* _原文_:
説明

緑化ボード及び緑化システム

【課題】複数の緑化ボード1,1,…を設置面上に載置した状態でも、簡単な潅水システムで、複数の緑化ボード1,1,…の木質繊維板2に対し同時に定常的に給水できるようにする。
【解決手段】緑化ボード1は、裏面にパイプ溝4が形成された木質繊維板2と、この木質繊維板2裏面のパイプ溝4内に収容されかつ両端部に接続部8,9が設けられ、木質繊維板2内に給水するための潅水パイプ7とを備えたものとする。この潅水パイプ7端部の接続部8,9を隣り合う緑化ボード1の潅水パイプ7端部の接続部9,8と接続することで、両緑化ボード1,1,…同士を通水状態で連結可能とする。

【発明の詳細な説明】
【技術分野】
【0001】
本発明は、植物が生育される緑化ボード及びそれを備えた緑化システムに関する。
【背景技術】
【0002】
近年、植物を育生するための緑化ボード及びそれを備えた緑化システムが、CO吸収や省エネルギー化等の環境向上を図る手段として注目されている。緑化システムは、例えば建物の屋上等に設置されるが、その設置場所に加わる荷重を低減するために、軽量化することが望まれている。
【0003】
そこで、不織布やフェルトのような樹脂繊維をマット状に成形した保水用ボードが提案されており、土壌の一部を軽量な保水用ボードに置き換える試みが行われている。そして、保水用ボードの上に載積された土壌層において、例えば芝草等の植物を生育するようにしている。
【0004】
しかし、上記保水用ボードは樹脂繊維からなるため、その保水用ボード自体を廃棄する際に多量のCOが排出されるという問題がある。さらに、上記保水用ボードには芝草等の根が入り込んでしまうため、例えば芝草の一部を他の植物に入れ替えるような場合には、保水用ボードごと芝草を取り外し、新たな保水用ボードと共に他の植物を設置する必要がある。この芝草の根が入り込んだ保水用ボードは、産業廃棄物として埋め立て処理しなければならず、環境配慮の観点で問題がある。
【0005】
また、上記保水用ボードは、樹脂繊維によって構成されているので、保水性に優れるものの、不必要に水分を保持してしまう問題も有している。例えば、降雨等により大量の水が保水用ボードに供給されたときには、長期にわたって水溜りのような状態が続いてしまうこととなる。
【0006】
一方、吸水ポリマーを含有する保水板によって、大量に供給された水を内部に保持することも提案されている。この保水板では、保水した水の蒸散を抑制できるが、吸水ポリマーに保持されている水分を植物が直接に利用できないため、合理的とはいえない。

* _取り組む課題_:
1. 原文について、次の問いに答えなさい。
(a) 緑化システムは、例えばどこに設置されるか。
(b) 保水用ボードは、何をマット状に成形したものか。
(c) 吸水ポリマーを含有する保水板で、植物が直接に利用できないものは何か。
2. 原文のうち、「緑化ボード及び緑化システム」で始まり「量化することが望まれている。」で終わる部分を、一字も変えずに書き写しなさい。

* _表示情報_:
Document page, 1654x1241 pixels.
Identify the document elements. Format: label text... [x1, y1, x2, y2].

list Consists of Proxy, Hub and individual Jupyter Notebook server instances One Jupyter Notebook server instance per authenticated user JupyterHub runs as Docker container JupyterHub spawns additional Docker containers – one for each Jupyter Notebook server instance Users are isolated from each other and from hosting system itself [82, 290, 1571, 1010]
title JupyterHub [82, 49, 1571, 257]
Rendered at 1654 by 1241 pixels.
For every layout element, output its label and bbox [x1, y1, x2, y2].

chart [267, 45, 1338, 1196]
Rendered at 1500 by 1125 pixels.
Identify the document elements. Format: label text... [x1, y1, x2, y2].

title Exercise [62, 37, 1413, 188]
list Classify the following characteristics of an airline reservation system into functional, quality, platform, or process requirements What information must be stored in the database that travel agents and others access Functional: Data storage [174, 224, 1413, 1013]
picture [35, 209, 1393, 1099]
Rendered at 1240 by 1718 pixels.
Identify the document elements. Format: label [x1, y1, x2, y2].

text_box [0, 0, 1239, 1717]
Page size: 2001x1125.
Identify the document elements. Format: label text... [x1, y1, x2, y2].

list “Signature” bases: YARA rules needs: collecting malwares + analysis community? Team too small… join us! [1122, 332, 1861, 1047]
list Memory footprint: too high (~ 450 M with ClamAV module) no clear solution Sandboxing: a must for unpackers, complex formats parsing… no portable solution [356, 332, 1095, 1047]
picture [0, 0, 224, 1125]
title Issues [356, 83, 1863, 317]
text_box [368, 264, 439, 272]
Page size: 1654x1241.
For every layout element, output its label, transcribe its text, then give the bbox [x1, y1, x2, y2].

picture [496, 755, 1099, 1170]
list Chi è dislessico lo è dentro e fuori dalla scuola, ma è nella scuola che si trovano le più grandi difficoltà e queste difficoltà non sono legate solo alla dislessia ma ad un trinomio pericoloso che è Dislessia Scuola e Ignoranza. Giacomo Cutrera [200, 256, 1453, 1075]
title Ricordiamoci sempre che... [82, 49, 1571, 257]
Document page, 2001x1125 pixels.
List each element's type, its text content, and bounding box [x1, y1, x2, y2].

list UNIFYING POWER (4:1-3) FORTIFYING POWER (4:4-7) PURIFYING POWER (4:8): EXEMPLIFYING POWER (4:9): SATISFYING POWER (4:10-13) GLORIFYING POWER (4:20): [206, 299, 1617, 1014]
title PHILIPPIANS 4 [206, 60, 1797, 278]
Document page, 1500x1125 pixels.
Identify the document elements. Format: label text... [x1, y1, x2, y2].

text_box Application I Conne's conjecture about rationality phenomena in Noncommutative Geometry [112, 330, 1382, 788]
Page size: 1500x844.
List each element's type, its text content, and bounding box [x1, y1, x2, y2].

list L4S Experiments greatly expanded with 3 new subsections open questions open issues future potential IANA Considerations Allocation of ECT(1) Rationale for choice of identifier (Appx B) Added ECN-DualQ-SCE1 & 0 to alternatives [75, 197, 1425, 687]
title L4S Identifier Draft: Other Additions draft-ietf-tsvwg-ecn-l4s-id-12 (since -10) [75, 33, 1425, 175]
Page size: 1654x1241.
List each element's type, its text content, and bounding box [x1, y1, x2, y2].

* _問題の解答_:
1.
(a) 建物の屋上等
(b) 不織布やフェルトのような樹脂繊維
(c) 吸水ポリマーに保持されている水分

2.
緑化ボード及び緑化システム

【課題】複数の緑化ボード1,1,…を設置面上に載置した状態でも、簡単な潅水システムで、複数の緑化ボード1,1,…の木質繊維板2に対し同時に定常的に給水できるようにする。
【解決手段】緑化ボード1は、裏面にパイプ溝4が形成された木質繊維板2と、この木質繊維板2裏面のパイプ溝4内に収容されかつ両端部に接続部8,9が設けられ、木質繊維板2内に給水するための潅水パイプ7とを備えたものとする。この潅水パイプ7端部の接続部8,9を隣り合う緑化ボード1の潅水パイプ7端部の接続部9,8と接続することで、両緑化ボード1,1,…同士を通水状態で連結可能とする。

【発明の詳細な説明】
【技術分野】
【0001】
本発明は、植物が生育される緑化ボード及びそれを備えた緑化システムに関する。
【背景技術】
【0002】
近年、植物を育生するための緑化ボード及びそれを備えた緑化システムが、CO吸収や省エネルギー化等の環境向上を図る手段として注目されている。緑化システムは、例えば建物の屋上等に設置されるが、その設置場所に加わる荷重を低減するために、軽量化することが望まれている。